I’ve built enough lamps now that inevitably I’m repeating myself. New ideas are getting harder to come by. Case in point: A year or so ago I made a pair of jackstand-and-hubcap lamps I called War of the Worlds.

War of the Worlds jackstand and hubcap table lamps

War of the Worlds jackstand and hubcap table lamps

They sold pretty quickly, so when I found another jackstand recently, I snapped it up. I didn’t want to just recreate the exact same lamp (besides, there’s a bunch of similar ones for sale on Etsy now), so I spent a few days perusing the many flavors of hubcaps available on eBay – a lot of them yummy but too pricey, or too small, or otherwise wrong.

Finally I found a pair of ’60s Mustang hubcaps with nice scalloped cutouts around the edge, for a reasonable price. I knew the shallower shape would fit the S-arm cluster I had salvaged from a lamp my friend Becca gave me, and I could figure the rest out when the package arrived.

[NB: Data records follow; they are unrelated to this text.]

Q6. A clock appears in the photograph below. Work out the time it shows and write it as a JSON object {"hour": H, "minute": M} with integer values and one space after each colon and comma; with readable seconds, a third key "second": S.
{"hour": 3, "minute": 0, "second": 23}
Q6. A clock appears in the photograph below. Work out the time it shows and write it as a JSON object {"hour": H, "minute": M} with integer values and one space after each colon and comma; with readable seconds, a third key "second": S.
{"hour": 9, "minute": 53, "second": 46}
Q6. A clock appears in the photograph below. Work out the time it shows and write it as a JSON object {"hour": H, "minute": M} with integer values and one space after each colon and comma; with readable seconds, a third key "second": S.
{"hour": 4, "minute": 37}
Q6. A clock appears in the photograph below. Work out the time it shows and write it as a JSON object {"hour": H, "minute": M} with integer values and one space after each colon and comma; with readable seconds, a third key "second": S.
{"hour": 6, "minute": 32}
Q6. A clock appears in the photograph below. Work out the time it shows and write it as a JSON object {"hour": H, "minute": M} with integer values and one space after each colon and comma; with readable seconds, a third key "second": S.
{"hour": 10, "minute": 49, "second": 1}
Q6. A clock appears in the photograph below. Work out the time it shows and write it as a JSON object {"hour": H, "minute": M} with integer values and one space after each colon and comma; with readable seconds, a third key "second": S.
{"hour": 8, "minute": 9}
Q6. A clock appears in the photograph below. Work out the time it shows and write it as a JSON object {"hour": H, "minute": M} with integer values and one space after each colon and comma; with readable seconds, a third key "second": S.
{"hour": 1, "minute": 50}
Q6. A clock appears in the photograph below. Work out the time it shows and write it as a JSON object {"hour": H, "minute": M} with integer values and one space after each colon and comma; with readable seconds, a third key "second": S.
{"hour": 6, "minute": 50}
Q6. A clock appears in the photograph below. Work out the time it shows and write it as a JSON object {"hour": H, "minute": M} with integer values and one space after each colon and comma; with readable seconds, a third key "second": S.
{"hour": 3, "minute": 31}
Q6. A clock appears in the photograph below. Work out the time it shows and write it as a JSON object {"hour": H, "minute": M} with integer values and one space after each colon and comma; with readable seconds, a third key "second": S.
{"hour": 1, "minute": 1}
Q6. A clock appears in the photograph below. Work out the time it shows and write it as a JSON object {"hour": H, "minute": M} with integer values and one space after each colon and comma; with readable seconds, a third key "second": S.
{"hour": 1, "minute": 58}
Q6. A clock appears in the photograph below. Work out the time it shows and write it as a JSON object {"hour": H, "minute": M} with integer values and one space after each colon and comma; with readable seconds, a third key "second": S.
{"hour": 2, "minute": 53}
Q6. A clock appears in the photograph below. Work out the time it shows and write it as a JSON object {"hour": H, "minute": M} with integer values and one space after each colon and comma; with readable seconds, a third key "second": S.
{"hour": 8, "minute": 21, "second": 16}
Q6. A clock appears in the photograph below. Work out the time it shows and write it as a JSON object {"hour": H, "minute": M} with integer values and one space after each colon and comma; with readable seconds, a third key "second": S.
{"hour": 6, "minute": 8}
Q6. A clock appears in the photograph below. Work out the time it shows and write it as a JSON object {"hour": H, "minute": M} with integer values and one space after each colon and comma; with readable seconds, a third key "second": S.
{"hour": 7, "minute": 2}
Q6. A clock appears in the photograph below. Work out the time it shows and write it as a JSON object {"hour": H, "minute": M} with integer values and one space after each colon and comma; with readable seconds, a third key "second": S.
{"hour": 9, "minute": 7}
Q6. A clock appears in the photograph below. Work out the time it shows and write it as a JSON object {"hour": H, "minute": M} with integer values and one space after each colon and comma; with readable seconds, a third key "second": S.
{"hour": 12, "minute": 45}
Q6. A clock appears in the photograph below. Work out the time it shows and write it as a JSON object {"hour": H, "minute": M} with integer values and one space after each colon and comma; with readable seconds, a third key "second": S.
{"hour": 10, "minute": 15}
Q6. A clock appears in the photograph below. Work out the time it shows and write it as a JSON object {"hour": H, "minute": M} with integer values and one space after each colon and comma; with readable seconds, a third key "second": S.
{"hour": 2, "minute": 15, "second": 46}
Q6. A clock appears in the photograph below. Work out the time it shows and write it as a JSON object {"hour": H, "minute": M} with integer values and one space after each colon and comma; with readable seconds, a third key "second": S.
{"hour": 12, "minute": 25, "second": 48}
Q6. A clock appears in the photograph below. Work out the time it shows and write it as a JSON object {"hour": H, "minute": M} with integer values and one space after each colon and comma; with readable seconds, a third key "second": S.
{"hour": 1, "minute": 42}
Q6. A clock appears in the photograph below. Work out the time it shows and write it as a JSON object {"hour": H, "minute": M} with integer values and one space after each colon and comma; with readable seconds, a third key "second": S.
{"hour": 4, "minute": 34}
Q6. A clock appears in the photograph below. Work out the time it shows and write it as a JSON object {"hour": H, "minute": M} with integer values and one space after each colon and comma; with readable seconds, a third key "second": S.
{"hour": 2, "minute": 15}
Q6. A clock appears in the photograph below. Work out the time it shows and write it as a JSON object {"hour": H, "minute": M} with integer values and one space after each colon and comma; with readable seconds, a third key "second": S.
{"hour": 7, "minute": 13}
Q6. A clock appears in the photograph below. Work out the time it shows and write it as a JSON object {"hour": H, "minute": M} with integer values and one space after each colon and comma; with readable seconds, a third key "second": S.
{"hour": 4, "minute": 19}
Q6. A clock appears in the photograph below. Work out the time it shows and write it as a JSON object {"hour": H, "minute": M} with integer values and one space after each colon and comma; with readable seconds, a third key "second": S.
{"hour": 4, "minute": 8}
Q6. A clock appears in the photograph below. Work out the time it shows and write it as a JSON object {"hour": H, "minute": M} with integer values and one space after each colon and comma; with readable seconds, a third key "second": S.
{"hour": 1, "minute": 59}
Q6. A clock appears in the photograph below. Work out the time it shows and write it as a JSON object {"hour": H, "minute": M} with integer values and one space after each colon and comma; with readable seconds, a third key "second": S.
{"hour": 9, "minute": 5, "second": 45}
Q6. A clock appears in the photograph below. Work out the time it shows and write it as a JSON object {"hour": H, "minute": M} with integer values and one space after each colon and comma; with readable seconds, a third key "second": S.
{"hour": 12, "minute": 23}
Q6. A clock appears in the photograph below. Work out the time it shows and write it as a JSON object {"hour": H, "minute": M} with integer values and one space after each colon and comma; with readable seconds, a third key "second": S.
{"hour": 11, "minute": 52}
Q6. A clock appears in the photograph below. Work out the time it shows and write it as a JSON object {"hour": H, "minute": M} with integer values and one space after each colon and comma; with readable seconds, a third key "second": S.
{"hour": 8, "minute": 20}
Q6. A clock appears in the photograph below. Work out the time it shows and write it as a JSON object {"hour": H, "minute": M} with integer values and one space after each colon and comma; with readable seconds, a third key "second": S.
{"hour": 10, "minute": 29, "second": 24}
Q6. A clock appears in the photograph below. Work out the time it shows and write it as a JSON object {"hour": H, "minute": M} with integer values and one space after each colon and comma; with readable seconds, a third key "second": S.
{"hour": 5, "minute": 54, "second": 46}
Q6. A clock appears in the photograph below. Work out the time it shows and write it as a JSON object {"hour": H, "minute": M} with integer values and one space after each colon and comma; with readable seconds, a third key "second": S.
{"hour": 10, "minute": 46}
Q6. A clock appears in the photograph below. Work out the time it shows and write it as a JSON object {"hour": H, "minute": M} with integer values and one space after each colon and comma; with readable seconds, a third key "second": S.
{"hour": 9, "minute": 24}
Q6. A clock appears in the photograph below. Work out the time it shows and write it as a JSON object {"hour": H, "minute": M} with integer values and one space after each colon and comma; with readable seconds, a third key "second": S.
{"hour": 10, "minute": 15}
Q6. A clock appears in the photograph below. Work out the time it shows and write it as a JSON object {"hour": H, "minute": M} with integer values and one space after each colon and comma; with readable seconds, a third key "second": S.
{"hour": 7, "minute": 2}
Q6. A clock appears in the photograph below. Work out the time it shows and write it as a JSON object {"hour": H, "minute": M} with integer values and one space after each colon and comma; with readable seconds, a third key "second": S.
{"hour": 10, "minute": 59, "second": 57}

So now, a few months later I have. I kept the original black-and-red color scheme of the jackstand, but sanded and repainted it to look sharp – the red is more delicious than the photos can convey. And the lines of the hubcap are a good match for those of the stand. I think it’s a lot of fun, and I’m hoping it will find its way to the desk of someone who likes it as much as I do.